**What to do:**
Please write out the lines below as a numbered list, leaving out any blank lines.

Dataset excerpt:
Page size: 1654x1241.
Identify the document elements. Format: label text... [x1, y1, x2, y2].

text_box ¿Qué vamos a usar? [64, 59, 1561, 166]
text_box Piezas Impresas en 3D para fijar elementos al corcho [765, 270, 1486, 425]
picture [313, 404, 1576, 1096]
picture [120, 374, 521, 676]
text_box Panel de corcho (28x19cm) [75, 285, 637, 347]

**Exercise result:**
1. Page size: 1654x1241.
2. Identify the document elements. Format: label text... [x1, y1, x2, y2].
3. text_box ¿Qué vamos a usar? [64, 59, 1561, 166]
4. text_box Piezas Impresas en 3D para fijar elementos al corcho [765, 270, 1486, 425]
5. picture [313, 404, 1576, 1096]
6. picture [120, 374, 521, 676]
7. text_box Panel de corcho (28x19cm) [75, 285, 637, 347]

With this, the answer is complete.